* _YOUR INSTRUCTIONS_
From the listing below, copy only the lines from the line that contains "X2931922Y8222234D01*" to the line that contains "X4884420Y8148320D01*", counting those two lines as part of the copy.

- - -

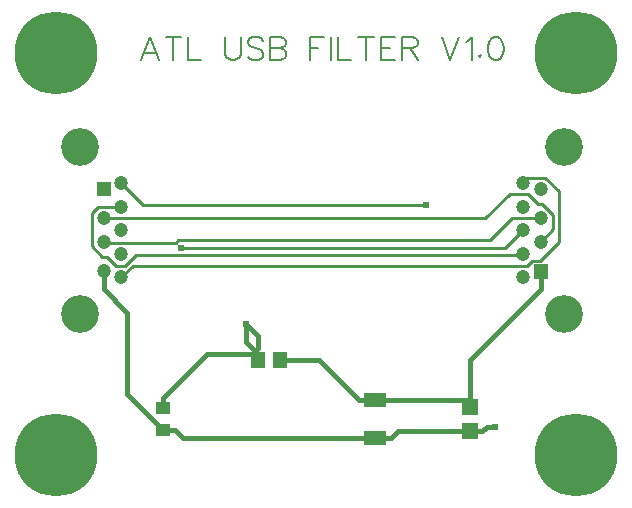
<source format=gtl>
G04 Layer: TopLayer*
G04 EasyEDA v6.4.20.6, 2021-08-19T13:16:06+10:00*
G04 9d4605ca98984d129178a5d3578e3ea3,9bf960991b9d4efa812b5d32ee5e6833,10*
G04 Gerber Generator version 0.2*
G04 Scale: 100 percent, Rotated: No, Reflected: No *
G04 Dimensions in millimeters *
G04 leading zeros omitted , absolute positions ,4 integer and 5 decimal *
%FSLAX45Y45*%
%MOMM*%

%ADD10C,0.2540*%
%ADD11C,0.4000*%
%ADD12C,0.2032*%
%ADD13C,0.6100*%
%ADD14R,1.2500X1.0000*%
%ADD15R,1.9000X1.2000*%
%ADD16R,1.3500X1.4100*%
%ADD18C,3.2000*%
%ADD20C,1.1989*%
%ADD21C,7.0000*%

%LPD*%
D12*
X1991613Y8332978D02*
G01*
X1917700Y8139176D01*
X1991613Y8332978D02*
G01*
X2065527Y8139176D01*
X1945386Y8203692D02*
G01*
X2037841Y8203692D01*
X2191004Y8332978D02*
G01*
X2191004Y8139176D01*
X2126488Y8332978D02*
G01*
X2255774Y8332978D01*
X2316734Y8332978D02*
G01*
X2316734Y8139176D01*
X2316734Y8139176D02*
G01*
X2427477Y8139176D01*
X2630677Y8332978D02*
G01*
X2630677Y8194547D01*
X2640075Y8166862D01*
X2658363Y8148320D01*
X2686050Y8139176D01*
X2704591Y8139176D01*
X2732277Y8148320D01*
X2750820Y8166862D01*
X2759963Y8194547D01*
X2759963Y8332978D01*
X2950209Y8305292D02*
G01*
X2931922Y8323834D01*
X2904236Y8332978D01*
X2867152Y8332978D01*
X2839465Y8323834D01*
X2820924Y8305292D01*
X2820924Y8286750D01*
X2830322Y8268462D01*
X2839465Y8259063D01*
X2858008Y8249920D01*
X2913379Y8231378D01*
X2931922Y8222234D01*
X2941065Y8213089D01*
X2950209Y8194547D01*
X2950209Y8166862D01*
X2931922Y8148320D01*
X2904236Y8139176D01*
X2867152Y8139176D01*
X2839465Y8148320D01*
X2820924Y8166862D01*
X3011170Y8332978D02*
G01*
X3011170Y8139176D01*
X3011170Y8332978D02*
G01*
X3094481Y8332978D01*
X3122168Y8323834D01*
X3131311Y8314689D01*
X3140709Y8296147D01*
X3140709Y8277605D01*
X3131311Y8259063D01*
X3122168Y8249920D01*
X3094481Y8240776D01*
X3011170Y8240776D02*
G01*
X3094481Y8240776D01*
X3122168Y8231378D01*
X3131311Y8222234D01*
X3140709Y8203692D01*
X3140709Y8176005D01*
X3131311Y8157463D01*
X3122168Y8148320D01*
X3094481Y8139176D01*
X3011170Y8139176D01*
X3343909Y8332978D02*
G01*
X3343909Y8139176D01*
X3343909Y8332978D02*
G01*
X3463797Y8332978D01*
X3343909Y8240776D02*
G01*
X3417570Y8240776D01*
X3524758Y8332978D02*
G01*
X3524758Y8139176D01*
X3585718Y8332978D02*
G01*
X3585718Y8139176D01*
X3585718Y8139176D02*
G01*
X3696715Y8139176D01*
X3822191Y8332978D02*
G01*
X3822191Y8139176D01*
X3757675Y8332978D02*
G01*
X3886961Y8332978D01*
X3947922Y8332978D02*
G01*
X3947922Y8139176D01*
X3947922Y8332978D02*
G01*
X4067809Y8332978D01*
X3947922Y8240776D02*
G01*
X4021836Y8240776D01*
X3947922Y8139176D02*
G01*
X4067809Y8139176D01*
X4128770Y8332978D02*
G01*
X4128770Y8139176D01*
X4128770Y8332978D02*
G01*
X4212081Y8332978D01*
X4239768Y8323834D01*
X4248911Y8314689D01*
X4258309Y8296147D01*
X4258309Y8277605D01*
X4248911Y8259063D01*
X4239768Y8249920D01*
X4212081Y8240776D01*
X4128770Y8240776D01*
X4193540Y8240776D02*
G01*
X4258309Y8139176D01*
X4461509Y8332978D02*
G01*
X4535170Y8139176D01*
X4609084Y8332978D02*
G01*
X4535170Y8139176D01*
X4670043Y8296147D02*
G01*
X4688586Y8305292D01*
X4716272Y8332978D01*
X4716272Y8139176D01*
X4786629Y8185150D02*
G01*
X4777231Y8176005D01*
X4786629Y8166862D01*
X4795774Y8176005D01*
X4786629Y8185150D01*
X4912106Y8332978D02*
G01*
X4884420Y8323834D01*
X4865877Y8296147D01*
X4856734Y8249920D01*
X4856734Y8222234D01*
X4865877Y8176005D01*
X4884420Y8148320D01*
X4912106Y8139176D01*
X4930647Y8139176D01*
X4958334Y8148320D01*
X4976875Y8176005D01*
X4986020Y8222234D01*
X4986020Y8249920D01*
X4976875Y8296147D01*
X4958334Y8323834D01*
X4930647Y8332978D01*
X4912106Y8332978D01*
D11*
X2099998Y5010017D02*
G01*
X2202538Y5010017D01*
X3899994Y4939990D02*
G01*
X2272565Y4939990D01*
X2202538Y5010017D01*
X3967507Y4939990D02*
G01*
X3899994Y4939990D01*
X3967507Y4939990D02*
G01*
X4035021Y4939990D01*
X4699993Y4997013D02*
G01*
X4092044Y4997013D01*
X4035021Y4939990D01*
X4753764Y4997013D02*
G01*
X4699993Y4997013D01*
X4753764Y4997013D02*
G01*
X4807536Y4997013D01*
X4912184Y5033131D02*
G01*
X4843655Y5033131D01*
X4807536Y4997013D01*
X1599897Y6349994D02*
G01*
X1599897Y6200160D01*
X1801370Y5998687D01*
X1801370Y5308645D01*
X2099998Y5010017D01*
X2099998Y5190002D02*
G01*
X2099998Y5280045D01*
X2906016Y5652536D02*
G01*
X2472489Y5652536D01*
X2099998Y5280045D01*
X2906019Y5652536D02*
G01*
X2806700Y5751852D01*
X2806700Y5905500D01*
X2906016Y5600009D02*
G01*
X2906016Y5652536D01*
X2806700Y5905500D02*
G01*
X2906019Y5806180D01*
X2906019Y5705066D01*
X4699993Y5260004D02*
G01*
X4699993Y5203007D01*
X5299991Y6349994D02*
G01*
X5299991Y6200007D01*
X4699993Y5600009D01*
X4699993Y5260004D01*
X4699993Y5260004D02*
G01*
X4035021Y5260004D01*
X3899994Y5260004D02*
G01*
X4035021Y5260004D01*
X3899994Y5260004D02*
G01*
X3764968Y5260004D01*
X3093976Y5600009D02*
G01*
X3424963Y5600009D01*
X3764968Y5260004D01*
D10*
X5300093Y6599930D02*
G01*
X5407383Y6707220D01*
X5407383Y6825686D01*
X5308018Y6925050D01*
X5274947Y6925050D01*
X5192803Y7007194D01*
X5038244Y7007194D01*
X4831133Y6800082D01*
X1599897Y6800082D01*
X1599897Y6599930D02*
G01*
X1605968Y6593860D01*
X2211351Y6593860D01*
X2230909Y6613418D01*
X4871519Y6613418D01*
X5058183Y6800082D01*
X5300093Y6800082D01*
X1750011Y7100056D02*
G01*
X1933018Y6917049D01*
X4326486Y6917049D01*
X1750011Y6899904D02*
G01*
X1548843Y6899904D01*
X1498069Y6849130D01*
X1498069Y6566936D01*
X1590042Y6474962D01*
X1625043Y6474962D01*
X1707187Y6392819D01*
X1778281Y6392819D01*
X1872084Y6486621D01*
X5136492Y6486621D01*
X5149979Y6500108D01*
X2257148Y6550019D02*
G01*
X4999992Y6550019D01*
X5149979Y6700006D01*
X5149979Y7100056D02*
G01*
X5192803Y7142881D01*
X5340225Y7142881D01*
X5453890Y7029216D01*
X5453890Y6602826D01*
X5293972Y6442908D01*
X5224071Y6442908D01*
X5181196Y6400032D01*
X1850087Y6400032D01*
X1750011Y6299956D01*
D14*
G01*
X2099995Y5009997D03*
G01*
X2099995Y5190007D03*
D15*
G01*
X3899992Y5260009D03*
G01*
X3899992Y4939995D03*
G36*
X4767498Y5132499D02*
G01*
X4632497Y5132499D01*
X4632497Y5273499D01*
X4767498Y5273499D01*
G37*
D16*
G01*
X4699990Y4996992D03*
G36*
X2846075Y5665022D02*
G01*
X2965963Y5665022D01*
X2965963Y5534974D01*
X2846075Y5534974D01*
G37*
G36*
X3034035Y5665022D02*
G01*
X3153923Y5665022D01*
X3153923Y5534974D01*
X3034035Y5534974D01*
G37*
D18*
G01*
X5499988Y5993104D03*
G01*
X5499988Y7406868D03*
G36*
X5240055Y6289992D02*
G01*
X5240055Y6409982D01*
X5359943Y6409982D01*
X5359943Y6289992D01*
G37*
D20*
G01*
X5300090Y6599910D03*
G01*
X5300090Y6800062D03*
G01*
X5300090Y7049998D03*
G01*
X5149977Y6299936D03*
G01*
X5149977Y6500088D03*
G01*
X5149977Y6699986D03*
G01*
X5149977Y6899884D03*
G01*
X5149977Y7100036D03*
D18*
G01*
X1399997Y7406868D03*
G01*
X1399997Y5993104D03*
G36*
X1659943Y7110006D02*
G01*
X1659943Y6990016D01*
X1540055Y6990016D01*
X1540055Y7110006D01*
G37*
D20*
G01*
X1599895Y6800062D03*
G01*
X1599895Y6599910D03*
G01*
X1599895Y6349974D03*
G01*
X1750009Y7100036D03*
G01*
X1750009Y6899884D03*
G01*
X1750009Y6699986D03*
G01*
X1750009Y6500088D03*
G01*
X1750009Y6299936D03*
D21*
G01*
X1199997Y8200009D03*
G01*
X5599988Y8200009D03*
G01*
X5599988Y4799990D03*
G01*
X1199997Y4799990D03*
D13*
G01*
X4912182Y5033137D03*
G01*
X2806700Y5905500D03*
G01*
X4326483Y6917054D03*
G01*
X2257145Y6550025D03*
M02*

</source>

- - -

* _RESPONSE TO THE EXERCISE_
X2931922Y8222234D01*
X2941065Y8213089D01*
X2950209Y8194547D01*
X2950209Y8166862D01*
X2931922Y8148320D01*
X2904236Y8139176D01*
X2867152Y8139176D01*
X2839465Y8148320D01*
X2820924Y8166862D01*
X3011170Y8332978D02*
G01*
X3011170Y8139176D01*
X3011170Y8332978D02*
G01*
X3094481Y8332978D01*
X3122168Y8323834D01*
X3131311Y8314689D01*
X3140709Y8296147D01*
X3140709Y8277605D01*
X3131311Y8259063D01*
X3122168Y8249920D01*
X3094481Y8240776D01*
X3011170Y8240776D02*
G01*
X3094481Y8240776D01*
X3122168Y8231378D01*
X3131311Y8222234D01*
X3140709Y8203692D01*
X3140709Y8176005D01*
X3131311Y8157463D01*
X3122168Y8148320D01*
X3094481Y8139176D01*
X3011170Y8139176D01*
X3343909Y8332978D02*
G01*
X3343909Y8139176D01*
X3343909Y8332978D02*
G01*
X3463797Y8332978D01*
X3343909Y8240776D02*
G01*
X3417570Y8240776D01*
X3524758Y8332978D02*
G01*
X3524758Y8139176D01*
X3585718Y8332978D02*
G01*
X3585718Y8139176D01*
X3585718Y8139176D02*
G01*
X3696715Y8139176D01*
X3822191Y8332978D02*
G01*
X3822191Y8139176D01*
X3757675Y8332978D02*
G01*
X3886961Y8332978D01*
X3947922Y8332978D02*
G01*
X3947922Y8139176D01*
X3947922Y8332978D02*
G01*
X4067809Y8332978D01*
X3947922Y8240776D02*
G01*
X4021836Y8240776D01*
X3947922Y8139176D02*
G01*
X4067809Y8139176D01*
X4128770Y8332978D02*
G01*
X4128770Y8139176D01*
X4128770Y8332978D02*
G01*
X4212081Y8332978D01*
X4239768Y8323834D01*
X4248911Y8314689D01*
X4258309Y8296147D01*
X4258309Y8277605D01*
X4248911Y8259063D01*
X4239768Y8249920D01*
X4212081Y8240776D01*
X4128770Y8240776D01*
X4193540Y8240776D02*
G01*
X4258309Y8139176D01*
X4461509Y8332978D02*
G01*
X4535170Y8139176D01*
X4609084Y8332978D02*
G01*
X4535170Y8139176D01*
X4670043Y8296147D02*
G01*
X4688586Y8305292D01*
X4716272Y8332978D01*
X4716272Y8139176D01*
X4786629Y8185150D02*
G01*
X4777231Y8176005D01*
X4786629Y8166862D01*
X4795774Y8176005D01*
X4786629Y8185150D01*
X4912106Y8332978D02*
G01*
X4884420Y8323834D01*
X4865877Y8296147D01*
X4856734Y8249920D01*
X4856734Y8222234D01*
X4865877Y8176005D01*
X4884420Y8148320D01*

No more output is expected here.